Une sinistre messe à Verdun Samedi 15 novembre, la ville de Verdun a été, malgré l’indignation et l’opposition du Maire et de plusieurs habitants, le théâtre d’une cérémonie ubuesque : une messe « en hommage au Maréchal Philippe Pétain » ! « L’Association pour défendre la mémoire du maréchal Pétain » (oui, ça existe vraiment !) et l’archevêque-évêque de Metz, à l’origine de cette pantalonnade, ont prétexté qu’il s’agissait là d’un hommage « au héros de la première guerre mondiale », et non pas de célébrer son rôle à la tête du gouvernement de Vichy, durant la guerre qui a suivi…

Revenons donc sur cette messe point par point.

Rendre hommage au Héros de la première guerre mondiale ?

Il semble nécessaire de rappeler que le rôle des maréchaux durant cette guerre était de commander les troupes et les batailles. En résumé, d’envoyer des citoyens, malgré leurs volontés, loin de leurs familles, dans des tranchées où ils subissaient la famine, le froid et le désespoir… Pour finalement devoir tuer, lorsqu’ils ne se faisaient pas eux-mêmes tuer ou mutiler sur les champs de bataille, par des « ennemis » qui, comme eux, étaient des jeunes hommes terrorisés qui ne demandaient qu’à rentrer chez eux.

Est-il vraiment anodin et pertinent de célébrer les hommes qui ont contribué à ces massacres, de les nommer des « héros », et de glorifier une guerre qui a brisé autant de vies ? Quoiqu’il en soit, cette mascarade ne s’arrête pas là !

Séparer le Pétain de la première guerre mondiale de celui de la seconde ?

Pour rappel, pendant la seconde guerre mondiale, Pétain (alors à la tête du gouvernement de Vichy) a choisi de collaborer avec l’occupant nazi. Il a organisé, entre autre, la déportation vers les camps de la mort de dizaines de milliers de citoyens.
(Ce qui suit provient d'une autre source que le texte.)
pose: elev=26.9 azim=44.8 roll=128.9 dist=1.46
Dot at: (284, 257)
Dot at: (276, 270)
Ce qui lui vaudra, à la Libération, d’être jugé pour intelligence avec l’ennemi et haute trahison, et condamné à l’indignité nationale notamment, et, surtout, à la peine de mort.


Malgré les déclarations qui avaient précédé cette messe, force est de constater qu’il n’a jamais été dans leurs intentions réelles de célébrer « seulement » le Pétain de la première guerre mondiale… En effet, le doute n’est plus permis lorsque le secrétaire général du Parti pour la France, Nicolas Nups, entonne fièrement « Maréchal, nous voilà ! » devant les caméras des journalistes (ce fameux chant propagandiste de culte du chef imposé aux citoyens, durant les heures sombres du gouvernement de Vichy).
Et puis, pour être sûr qu’on ait bien compris, ce même trentenaire en rajoute une couche, en précisant, toujours aux caméras, qu’ils sont venus aujourd’hui célébrer « le grand héros des deux guerres ». Tandis que d’autres profitent qu’on leur tende le micro pour faire un peu de révisionnisme historique, et glorifier Pétain, ce criminel de guerre.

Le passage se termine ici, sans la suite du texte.